After nearly two years of development and several pilot programs, Dehn cited some preliminary observations:

  • Indiscriminate CT use in the emergency department is a concern.

  • Standing or routine in-patient orders for daily or twice-daily monitoring of patients in special care units should be reexamined.

  • Many cases are young patients with renal stones who would be better managed if the American Urological Association developed a clear and unambiguous guideline for their follow-up.

  • Many cases are psychosomatic, such as panic attacks and ill-defined gastrointestinal complaints.

  • Poorly managed in-office use of sinus CT by otolaryngologists is a serious safety concern, especially in adolescents.

  • The burgeoning in-office performance of nuclear cardiology procedures for marginal indications is a serious safety concern.

  • Indiscriminate use of contrast-enhanced CT by many radiology groups is alarming, often doubling or tripling the radiation exposure.

Anthem Blue Cross and Blue Shield of New Hampshire worked with NIA/Magellan to customize a radiation management program that rolls out this summer. Rather than focus on the amount of radiation exposure in millisieverts, the Anthem program flags patients who exceed five CT studies to the neck, chest, abdomen, or pelvis.

"The dose threshold issue carries some controversy, and we didn't want that to divert attention from what is important, which is that providers need to be aware of excessive CT studies and make decisions about patient care in those situations," said Dr. Elizabeth C. Malko, medical director of the New Hampshire Blues.

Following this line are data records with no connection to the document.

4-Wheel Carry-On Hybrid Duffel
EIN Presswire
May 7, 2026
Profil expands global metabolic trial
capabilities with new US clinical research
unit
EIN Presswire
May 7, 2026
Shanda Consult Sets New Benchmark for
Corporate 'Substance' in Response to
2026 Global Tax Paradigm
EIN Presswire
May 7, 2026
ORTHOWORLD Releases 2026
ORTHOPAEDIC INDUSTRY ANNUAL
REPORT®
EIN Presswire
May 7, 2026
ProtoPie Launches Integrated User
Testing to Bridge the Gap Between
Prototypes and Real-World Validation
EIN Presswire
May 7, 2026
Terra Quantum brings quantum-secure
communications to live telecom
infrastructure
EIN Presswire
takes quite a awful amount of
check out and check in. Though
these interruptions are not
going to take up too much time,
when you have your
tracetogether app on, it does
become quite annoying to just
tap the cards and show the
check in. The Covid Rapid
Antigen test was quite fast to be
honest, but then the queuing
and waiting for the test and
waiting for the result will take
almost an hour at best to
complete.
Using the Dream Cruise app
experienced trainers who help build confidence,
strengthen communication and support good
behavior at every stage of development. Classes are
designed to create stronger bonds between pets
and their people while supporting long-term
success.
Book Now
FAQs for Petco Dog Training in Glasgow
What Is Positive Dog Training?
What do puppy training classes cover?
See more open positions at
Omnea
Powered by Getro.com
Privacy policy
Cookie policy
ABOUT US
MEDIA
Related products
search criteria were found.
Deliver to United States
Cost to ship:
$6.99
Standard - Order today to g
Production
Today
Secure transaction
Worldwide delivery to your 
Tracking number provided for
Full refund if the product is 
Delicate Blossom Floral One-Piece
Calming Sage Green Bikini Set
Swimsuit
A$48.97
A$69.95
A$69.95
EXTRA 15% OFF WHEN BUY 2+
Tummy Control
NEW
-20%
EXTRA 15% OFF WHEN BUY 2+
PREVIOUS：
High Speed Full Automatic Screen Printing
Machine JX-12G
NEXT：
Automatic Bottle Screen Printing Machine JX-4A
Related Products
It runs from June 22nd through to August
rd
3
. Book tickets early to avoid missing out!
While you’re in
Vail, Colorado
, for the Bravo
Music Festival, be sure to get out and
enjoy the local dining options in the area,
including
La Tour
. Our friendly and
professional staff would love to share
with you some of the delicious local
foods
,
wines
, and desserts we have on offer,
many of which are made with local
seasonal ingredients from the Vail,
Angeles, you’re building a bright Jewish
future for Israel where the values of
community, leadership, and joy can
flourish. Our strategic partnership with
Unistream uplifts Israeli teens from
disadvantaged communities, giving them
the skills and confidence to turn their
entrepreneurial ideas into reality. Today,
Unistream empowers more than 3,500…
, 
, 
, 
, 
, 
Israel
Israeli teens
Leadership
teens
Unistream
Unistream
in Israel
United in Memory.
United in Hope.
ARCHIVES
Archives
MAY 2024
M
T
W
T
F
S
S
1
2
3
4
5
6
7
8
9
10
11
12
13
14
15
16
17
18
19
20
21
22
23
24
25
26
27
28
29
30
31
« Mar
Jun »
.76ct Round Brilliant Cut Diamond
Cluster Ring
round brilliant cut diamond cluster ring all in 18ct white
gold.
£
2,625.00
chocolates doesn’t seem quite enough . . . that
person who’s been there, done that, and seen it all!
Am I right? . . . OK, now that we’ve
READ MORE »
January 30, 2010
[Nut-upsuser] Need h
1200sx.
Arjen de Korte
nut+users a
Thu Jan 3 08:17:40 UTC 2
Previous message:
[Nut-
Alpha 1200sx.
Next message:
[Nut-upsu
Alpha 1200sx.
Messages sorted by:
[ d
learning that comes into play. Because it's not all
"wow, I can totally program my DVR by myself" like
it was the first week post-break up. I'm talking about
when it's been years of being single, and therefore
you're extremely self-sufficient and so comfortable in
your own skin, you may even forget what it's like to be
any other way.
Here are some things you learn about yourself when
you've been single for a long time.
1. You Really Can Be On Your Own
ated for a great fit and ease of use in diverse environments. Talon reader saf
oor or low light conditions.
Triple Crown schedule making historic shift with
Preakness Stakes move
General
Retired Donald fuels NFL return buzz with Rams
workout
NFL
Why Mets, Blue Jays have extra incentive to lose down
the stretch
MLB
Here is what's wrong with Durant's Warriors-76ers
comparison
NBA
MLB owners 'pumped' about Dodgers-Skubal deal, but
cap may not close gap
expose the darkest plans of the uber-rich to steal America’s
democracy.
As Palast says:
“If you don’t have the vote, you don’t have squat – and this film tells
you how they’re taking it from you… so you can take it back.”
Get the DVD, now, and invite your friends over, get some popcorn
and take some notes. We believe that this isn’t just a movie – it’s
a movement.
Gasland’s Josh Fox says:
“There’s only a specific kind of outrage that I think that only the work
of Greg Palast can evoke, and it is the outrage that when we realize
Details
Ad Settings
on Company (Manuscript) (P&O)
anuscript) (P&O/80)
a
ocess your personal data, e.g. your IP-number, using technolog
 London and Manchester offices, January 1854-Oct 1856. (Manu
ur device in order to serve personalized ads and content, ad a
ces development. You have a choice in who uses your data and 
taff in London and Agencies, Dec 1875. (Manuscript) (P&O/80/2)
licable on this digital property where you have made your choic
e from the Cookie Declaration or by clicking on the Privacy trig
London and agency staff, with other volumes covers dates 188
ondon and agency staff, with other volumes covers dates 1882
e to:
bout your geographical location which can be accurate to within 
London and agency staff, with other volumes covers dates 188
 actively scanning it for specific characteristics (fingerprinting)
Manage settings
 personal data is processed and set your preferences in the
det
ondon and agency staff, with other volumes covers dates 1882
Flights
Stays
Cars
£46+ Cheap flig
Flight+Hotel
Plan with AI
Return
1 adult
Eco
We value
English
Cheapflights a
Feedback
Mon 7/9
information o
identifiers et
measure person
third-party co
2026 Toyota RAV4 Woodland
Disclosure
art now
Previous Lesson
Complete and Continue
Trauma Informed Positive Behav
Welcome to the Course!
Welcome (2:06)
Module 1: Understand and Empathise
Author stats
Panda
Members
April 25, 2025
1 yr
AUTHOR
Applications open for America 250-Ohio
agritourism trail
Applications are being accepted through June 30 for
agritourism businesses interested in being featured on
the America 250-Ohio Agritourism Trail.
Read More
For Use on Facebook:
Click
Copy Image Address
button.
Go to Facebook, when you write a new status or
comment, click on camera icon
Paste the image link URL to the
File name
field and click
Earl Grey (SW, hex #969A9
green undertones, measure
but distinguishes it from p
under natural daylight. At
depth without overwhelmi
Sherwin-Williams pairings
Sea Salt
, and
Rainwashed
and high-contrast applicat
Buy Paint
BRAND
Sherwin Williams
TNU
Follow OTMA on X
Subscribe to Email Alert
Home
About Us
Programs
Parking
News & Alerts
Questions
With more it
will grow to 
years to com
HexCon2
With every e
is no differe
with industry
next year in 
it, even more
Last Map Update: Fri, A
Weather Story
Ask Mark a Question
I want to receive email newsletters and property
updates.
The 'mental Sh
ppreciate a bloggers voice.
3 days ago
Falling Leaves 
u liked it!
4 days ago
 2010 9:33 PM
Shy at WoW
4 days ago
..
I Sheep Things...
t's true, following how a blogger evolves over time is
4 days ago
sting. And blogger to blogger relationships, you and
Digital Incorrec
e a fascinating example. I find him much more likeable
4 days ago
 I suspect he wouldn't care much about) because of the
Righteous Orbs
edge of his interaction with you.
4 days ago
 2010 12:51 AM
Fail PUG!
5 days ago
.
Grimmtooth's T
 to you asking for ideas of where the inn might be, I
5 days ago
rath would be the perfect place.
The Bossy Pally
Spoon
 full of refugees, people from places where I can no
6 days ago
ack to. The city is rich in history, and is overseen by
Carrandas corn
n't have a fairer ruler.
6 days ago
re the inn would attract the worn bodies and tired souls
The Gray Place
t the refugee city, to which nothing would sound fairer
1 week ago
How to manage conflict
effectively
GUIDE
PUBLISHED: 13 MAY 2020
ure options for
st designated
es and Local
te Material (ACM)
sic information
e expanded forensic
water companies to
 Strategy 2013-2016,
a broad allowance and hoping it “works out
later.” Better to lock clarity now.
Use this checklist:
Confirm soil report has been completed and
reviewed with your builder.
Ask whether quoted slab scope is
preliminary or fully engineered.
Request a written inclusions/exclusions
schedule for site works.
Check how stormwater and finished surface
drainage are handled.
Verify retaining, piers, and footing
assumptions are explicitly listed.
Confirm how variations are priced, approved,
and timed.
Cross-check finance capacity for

Anthem's program concentrates on patients younger than 40, whereas NIA/Magellan extends its reach to age 65. Neither program includes cancer patients, but each is open to that possibility in the future.

"Our data analysis suggests that there is a wide and worrisome variation in the manner in which cancer patients are monitored with CT and PET," Dehn said. "It's hard to disregard the risk to a 35-year-old lymphoma survivor who is receiving large doses of radiation from an extraordinary and inappropriate monitoring regime."

About the same time that NIA/Magellan was developing its program, Dr. Steven Birnbaum was doing the same for the two New Hampshire community hospitals where he is the radiology safety officer. In two years, the program has identified 41 patients exposed to 50 mSv to 100 mSv and 10 patients with exposure greater than 100 mSv.

"At first, I thought this was the tip of the iceberg. I'm now convinced this is an ice cube on top of an iceberg," Birnbaum said at the 2006 RSNA meeting. "There are so many of these patients it is mind-boggling."

Client pickup

One client of NIA/Magellan has requested a report of the members that cross the 50-mSv threshold in each of the past five years in order to evaluate the trend of increased imaging. Another client is developing a cumulative mSv system to alert requesting physicians through a trigger in patients' electronic medical records.

"A lifelong exposure history for an individual is the ideal," Dehn said. "Of course, that will require the sharing of data among insurance carriers and will require some form of governmental remedy, but I believe that it is a worthy goal."